Saved data entries
########################################
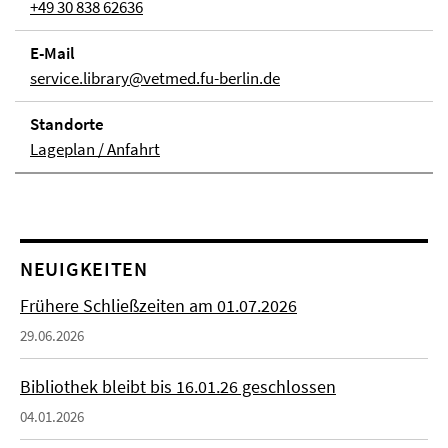
+49 30 838 62636
E-Mail
service.library@vetmed.fu-berlin.de
Stand­orte
Lageplan / Anfahrt
NEUIGKEITEN
Frühere Schließzeiten am 01.07.2026
29.06.2026
Bibliothek bleibt bis 16.01.26 geschlossen
04.01.2026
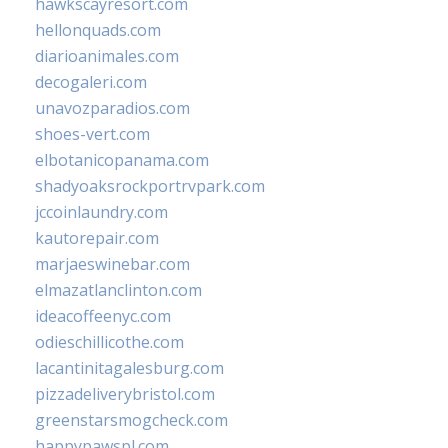
hawkscayresort.com
hellonquads.com
diarioanimales.com
decogaleri.com
unavozparadios.com
shoes-vert.com
elbotanicopanama.com
shadyoaksrockportrvpark.com
jccoinlaundry.com
kautorepair.com
marjaeswinebar.com
elmazatlanclinton.com
ideacoffeenyc.com
odieschillicothe.com
lacantinitagalesburg.com
pizzadeliverybristol.com
greenstarsmogcheck.com
happypawspl.com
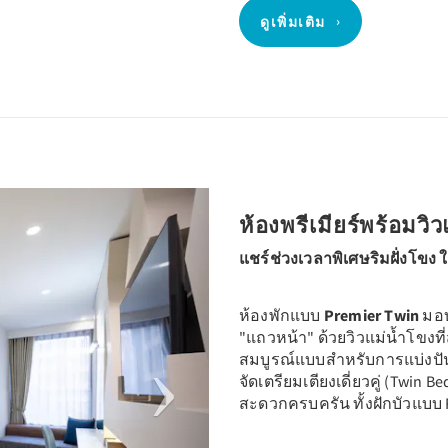
ดูเพิ่มเติม
Next
ห้องพรีเมียร์พร้อมวิ
แชร์ช่วงเวลาพิเศษริมฝั่งโข
ห้องพักแบบ
Premier Twin
มอบ
"แถวหน้า" ด้วยวิวแม่น้ำโขงที่ส่
สมบูรณ์แบบสำหรับการแบ่งปัน
จัดเตรียมเตียงเดี่ยวคู่ (Twin 
สะดวกครบครัน ทั้งฝักบัวแบบ 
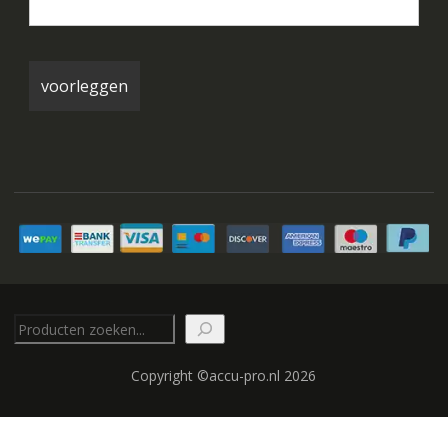
Zoeken
Copyright ©accu-pro.nl 2026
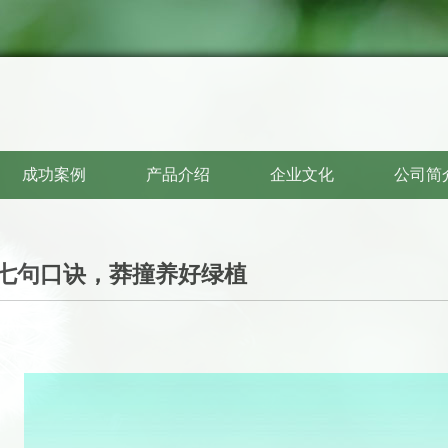
成功案例
产品介绍
企业文化
公司简
七句口诀，莽撞养好绿植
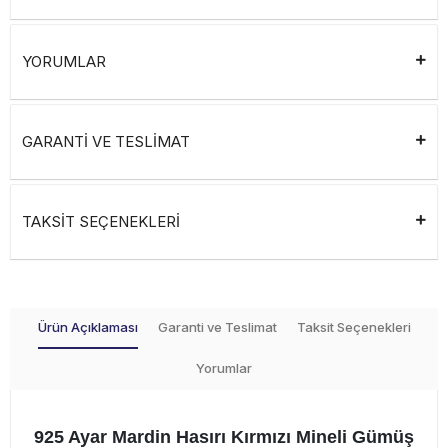
YORUMLAR
GARANTİ VE TESLİMAT
TAKSİT SEÇENEKLERİ
Ürün Açıklaması
Garanti ve Teslimat
Taksit Seçenekleri
Yorumlar
925 Ayar Mardin Hasırı Kırmızı Mineli Gümüş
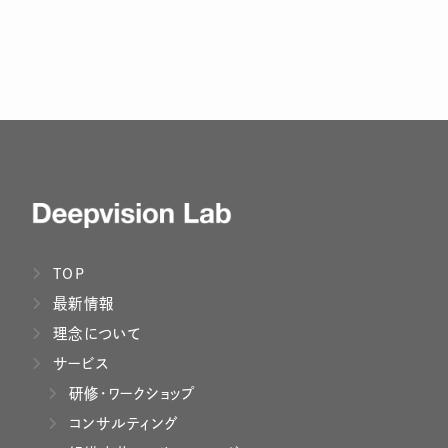
TOP
最新情報
理念について
サービス
研修・ワークショップ
コンサルティング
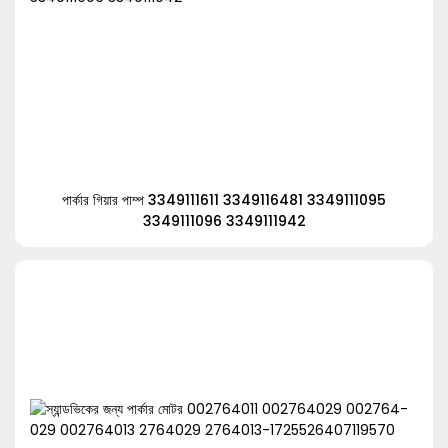
পার্কার গিয়ার পাম্প 3349111611 3349116481 3349111095
3349111096 3349111942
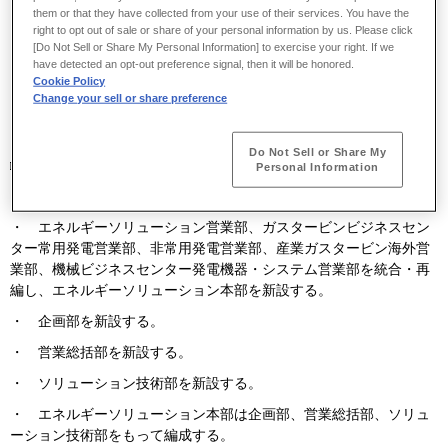
them or that they have collected from your use of their services. You have the
《企画本部》
right to opt out of sale or share of your personal information by us. Please click
[Do Not Sell or Share My Personal Information] to exercise your right. If we
・ 企画部を廃止し、その機能を新設する経営企画部に移管する。
have detected an opt-out preference signal, then it will be honored.
・ 企画本部は経営企画部、管理部、人事総務部、情報システム部
Cookie Policy
Change your sell or share preference
をもって編成する。
Do Not Sell or Share My
□ ガスタービン・機械カンパニー
Personal Information
《エネルギーソリューション本部》
・ エネルギーソリューション営業部、ガスタービンビジネスセン
ター常用発電営業部、非常用発電営業部、産業ガスタービン海外営
業部、機械ビジネスセンター発電機器・システム営業部を統合・再
編し、エネルギーソリューション本部を新設する。
・ 企画部を新設する。
・ 営業総括部を新設する。
・ ソリューション技術部を新設する。
・ エネルギーソリューション本部は企画部、営業総括部、ソリュ
ーション技術部をもって編成する。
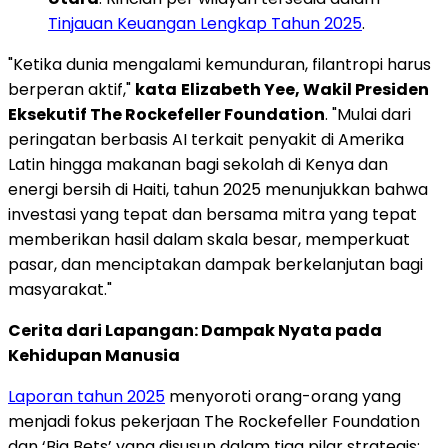
Tinjauan Keuangan Lengkap Tahun 2025
.
"Ketika dunia mengalami kemunduran, filantropi harus
berperan aktif,"
kata
Elizabeth Yee, Wakil Presiden
Eksekutif The Rockefeller Foundation
. "Mulai dari
peringatan berbasis AI terkait penyakit di Amerika
Latin hingga makanan bagi sekolah di Kenya dan
energi bersih di Haiti, tahun 2025 menunjukkan bahwa
investasi yang tepat dan bersama mitra yang tepat
memberikan hasil dalam skala besar, memperkuat
pasar, dan menciptakan dampak berkelanjutan bagi
masyarakat."
Cerita dari Lapangan: Dampak Nyata pada
Kehidupan Manusia
Laporan tahun 2025
menyoroti orang-orang yang
menjadi fokus pekerjaan The Rockefeller Foundation
dan ‘Big Bets’ yang disusun dalam tiga pilar strategis:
########################################
## Try it
Format the text read from all the entries above as a Markdown table with the columns "Row" and "Line." Number each line, skip blank lines, and leave the pictures out.

## Exercise response
| Row | Line |
|---|---|
| 1 | +49 30 838 62636 |
| 2 | E-Mail |
| 3 | service.library@vetmed.fu-berlin.de |
| 4 | Stand­orte |
| 5 | Lageplan / Anfahrt |
| 6 | NEUIGKEITEN |
| 7 | Frühere Schließzeiten am 01.07.2026 |
| 8 | 29.06.2026 |
| 9 | Bibliothek bleibt bis 16.01.26 geschlossen |
| 10 | 04.01.2026 |
| 11 | hawkscayresort.com |
| 12 | hellonquads.com |
| 13 | diarioanimales.com |
| 14 | decogaleri.com |
| 15 | unavozparadios.com |
| 16 | shoes-vert.com |
| 17 | elbotanicopanama.com |
| 18 | shadyoaksrockportrvpark.com |
| 19 | jccoinlaundry.com |
| 20 | kautorepair.com |
| 21 | marjaeswinebar.com |
| 22 | elmazatlanclinton.com |
| 23 | ideacoffeenyc.com |
| 24 | odieschillicothe.com |
| 25 | lacantinitagalesburg.com |
| 26 | pizzadeliverybristol.com |
| 27 | greenstarsmogcheck.com |
| 28 | happypawspl.com |
| 29 | ดูเพิ่มเติม |
| 30 | Next |
| 31 | ห้องพรีเมียร์พร้อมวิ |
| 32 | แชร์ช่วงเวลาพิเศษริมฝั่งโข |
| 33 | ห้องพักแบบ |
| 34 | Premier Twin |
| 35 | มอบ |
| 36 | "แถวหน้า" ด้วยวิวแม่น้ำโขงที่ส่ |
| 37 | สมบูรณ์แบบสำหรับการแบ่งปัน |
| 38 | จัดเตรียมเตียงเดี่ยวคู่ (Twin  |
| 39 | สะดวกครบครัน ทั้งฝักบัวแบบ  |
| 40 | Zoeken |
| 41 | Copyright ©accu-pro.nl 2026 |
| 42 | 成功案例 |
| 43 | 产品介绍 |
| 44 | 企业文化 |
| 45 | 公司简 |
| 46 | 七句口诀，莽撞养好绿植 |
| 47 | YORUMLAR |
| 48 | GARANTİ VE TESLİMAT |
| 49 | TAKSİT SEÇENEKLERİ |
| 50 | Ürün Açıklaması |
| 51 | Garanti ve Teslimat |
| 52 | Taksit Seçenekleri |
| 53 | Yorumlar |
| 54 | 925 Ayar Mardin Hasırı Kırmızı Mineli Gümüş |
| 55 | TOP |
| 56 | 最新情報 |
| 57 | 理念について |
| 58 | サービス |
| 59 | 研修・ワークショップ |
| 60 | コンサルティング |
| 61 | পার্কার গিয়ার পাম্প 3349111611 3349116481 3349111095 |
| 62 | 3349111096 3349111942 |
| 63 | them or that they have collected from your use of their services. You have the |
| 64 | 《企画本部》 |
| 65 | right to opt out of sale or share of your personal information by us. Please click |
| 66 | [Do Not Sell or Share My Personal Information] to exercise your right. If we |
| 67 | ・ 企画部を廃止し、その機能を新設する経営企画部に移管する。 |
| 68 | have detected an opt-out preference signal, then it will be honored. |
| 69 | ・ 企画本部は経営企画部、管理部、人事総務部、情報システム部 |
| 70 | Cookie Policy |
| 71 | Change your sell or share preference |
| 72 | をもって編成する。 |
| 73 | Do Not Sell or Share My |
| 74 | □ ガスタービン・機械カンパニー |
| 75 | Personal Information |
| 76 | 《エネルギーソリューション本部》 |
| 77 | ・ エネルギーソリューション営業部、ガスタービンビジネスセン |
| 78 | ター常用発電営業部、非常用発電営業部、産業ガスタービン海外営 |
| 79 | 業部、機械ビジネスセンター発電機器・システム営業部を統合・再 |
| 80 | 編し、エネルギーソリューション本部を新設する。 |
| 81 | ・ 企画部を新設する。 |
| 82 | ・ 営業総括部を新設する。 |
| 83 | ・ ソリューション技術部を新設する。 |
| 84 | ・ エネルギーソリューション本部は企画部、営業総括部、ソリュ |
| 85 | ーション技術部をもって編成する。 |
| 86 | Tinjauan Keuangan Lengkap Tahun 2025 |
| 87 | . |
| 88 | "Ketika dunia mengalami kemunduran, filantropi harus |
| 89 | berperan aktif," |
| 90 | kata |
| 91 | Elizabeth Yee, Wakil Presiden |
| 92 | Eksekutif The Rockefeller Foundation |
| 93 | . "Mulai dari |
| 94 | peringatan berbasis AI terkait penyakit di Amerika |
| 95 | Latin hingga makanan bagi sekolah di Kenya dan |
| 96 | energi bersih di Haiti, tahun 2025 menunjukkan bahwa |
| 97 | investasi yang tepat dan bersama mitra yang tepat |
| 98 | memberikan hasil dalam skala besar, memperkuat |
| 99 | pasar, dan menciptakan dampak berkelanjutan bagi |
| 100 | masyarakat." |
| 101 | Cerita dari Lapangan: Dampak Nyata pada |
| 102 | Kehidupan Manusia |
| 103 | Laporan tahun 2025 |
| 104 | menyoroti orang-orang yang |
| 105 | menjadi fokus pekerjaan The Rockefeller Foundation |
| 106 | dan ‘Big Bets’ yang disusun dalam tiga pilar strategis: |